__Required action 1__: In the spatial grounding rows, change "black metal trumpet" to "brass metal trumpet" wherever it occurs in the lines starting at the one containing "Image resolution: width=829" and ending with the last row. Return only those lines, with everything else unchanged.

High availability

High availability

We’ve had a lot of success applying the principles and practices of the Advanced Distributed Systems Design course into our project and Udi Dahan asked if I could shed some more light on how things played out for us, so here it is.

First of all, I wasn’t the only one who worked on this project – credit must also go to Sander Kooij and Maarten Vermeulen. Although I was the architect envisioning the solution, these guys were the ones that actually made it happen in code.

We work at Tellus, a global leader in lead generation. With current offices in Rotterdam, Los Angeles, London, Berlin and Sydney, Tellus serves over 100 countries and 10,000 businesses that depend on us to provide them high quality and high volume leads, no matter where or what industry.

Legacy

When we started out, we had to face quite a lot of legacy code. And if that wasn’t enough, that code depended on one of the worst legacy databases I’ve ever seen. A lot of Udi Dahan’s training is about dealing with and preventing coupling. For us, this legacy database was really where all the coupling was.

For a long, long time I believed the only way to get rid of that coupling was to start from scratch – a rewrite. This would be done by iteratively and incrementally building out features, releasing them, and improving from there. Eventually we’d get up to the point where we could remove the old legacy system. This path would’ve taken several developers at least a year of work, without any guarantees of success.

__Required action 2__: Please retype the passage of the high availability post starting at "We’ve had a" and ending at "here it is.".

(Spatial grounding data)
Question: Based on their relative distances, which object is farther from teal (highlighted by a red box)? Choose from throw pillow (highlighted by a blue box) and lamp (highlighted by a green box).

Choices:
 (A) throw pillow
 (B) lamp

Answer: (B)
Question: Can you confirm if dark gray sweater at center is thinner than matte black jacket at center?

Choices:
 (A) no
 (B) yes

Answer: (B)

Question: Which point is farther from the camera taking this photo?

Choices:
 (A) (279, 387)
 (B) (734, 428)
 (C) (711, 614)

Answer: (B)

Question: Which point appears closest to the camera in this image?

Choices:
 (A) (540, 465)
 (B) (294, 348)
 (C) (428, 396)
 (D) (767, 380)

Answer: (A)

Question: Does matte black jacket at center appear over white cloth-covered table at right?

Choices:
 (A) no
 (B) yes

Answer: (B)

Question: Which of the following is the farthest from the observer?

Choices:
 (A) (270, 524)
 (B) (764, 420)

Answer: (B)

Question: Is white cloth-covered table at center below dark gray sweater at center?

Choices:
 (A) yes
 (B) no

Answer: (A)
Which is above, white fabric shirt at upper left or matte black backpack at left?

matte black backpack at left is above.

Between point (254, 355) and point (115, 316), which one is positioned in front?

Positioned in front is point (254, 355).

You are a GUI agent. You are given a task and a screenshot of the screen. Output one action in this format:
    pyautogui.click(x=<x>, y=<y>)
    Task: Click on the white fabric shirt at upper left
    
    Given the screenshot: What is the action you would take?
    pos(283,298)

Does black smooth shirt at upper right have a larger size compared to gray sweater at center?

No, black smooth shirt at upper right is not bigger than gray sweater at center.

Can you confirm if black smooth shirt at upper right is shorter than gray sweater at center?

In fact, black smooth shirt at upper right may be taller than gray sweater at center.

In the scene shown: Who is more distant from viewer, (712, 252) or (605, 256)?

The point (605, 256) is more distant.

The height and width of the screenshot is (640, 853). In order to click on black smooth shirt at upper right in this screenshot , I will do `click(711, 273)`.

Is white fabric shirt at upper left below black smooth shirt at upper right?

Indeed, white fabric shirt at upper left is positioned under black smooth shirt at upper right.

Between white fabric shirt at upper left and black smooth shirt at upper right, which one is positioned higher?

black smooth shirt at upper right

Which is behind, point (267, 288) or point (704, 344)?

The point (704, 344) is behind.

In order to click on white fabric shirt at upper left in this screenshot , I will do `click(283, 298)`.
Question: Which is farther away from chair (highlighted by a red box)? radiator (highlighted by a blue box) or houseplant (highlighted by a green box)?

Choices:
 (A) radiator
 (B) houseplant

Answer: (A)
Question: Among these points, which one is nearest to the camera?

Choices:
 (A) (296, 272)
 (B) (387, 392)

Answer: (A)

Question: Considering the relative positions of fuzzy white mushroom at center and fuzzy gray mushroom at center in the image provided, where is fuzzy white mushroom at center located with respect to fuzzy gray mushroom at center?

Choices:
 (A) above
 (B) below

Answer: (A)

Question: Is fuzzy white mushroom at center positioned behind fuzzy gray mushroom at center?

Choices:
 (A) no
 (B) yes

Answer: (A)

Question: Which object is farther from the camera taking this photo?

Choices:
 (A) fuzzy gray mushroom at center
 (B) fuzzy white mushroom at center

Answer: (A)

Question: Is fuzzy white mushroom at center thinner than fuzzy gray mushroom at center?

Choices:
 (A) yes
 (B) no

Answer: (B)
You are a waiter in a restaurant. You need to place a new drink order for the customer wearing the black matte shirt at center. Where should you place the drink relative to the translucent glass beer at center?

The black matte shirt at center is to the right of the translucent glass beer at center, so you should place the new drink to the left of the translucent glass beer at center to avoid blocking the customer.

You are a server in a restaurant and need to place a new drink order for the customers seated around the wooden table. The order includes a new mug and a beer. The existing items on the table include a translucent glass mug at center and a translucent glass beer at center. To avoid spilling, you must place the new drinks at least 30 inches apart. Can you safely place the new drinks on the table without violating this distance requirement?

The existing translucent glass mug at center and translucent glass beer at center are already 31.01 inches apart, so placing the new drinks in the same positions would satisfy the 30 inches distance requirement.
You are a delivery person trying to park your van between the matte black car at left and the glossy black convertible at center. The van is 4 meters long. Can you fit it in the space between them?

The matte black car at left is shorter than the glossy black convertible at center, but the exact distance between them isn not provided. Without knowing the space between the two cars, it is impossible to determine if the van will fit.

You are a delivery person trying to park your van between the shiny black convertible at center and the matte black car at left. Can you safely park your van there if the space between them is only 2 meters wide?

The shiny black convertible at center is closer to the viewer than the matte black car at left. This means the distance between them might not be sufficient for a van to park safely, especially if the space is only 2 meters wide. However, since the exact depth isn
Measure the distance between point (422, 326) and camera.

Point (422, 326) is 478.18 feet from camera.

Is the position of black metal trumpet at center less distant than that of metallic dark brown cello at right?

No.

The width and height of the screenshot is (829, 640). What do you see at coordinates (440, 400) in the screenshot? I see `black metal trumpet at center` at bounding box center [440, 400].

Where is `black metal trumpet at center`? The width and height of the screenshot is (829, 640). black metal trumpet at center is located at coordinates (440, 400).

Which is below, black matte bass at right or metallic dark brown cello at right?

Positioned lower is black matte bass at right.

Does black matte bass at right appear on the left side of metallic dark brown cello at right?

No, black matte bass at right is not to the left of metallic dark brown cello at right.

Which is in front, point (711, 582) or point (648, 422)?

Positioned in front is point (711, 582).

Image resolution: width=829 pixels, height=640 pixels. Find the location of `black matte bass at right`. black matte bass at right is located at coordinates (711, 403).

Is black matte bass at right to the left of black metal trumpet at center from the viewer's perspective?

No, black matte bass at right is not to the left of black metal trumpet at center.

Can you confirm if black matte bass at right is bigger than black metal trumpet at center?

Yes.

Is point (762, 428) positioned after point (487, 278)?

__Written solution 1__:
Image resolution: width=829 pixels, height=640 pixels. Find the location of `black matte bass at right`. black matte bass at right is located at coordinates (711, 403).

Is black matte bass at right to the left of brass metal trumpet at center from the viewer's perspective?

No, black matte bass at right is not to the left of brass metal trumpet at center.

Can you confirm if black matte bass at right is bigger than brass metal trumpet at center?

Yes.

Is point (762, 428) positioned after point (487, 278)?

__Written solution 2__:
We’ve had a lot of success applying the principles and practices of the Advanced Distributed Systems Design course into our project and Udi Dahan asked if I could shed some more light on how things played out for us, so here it is.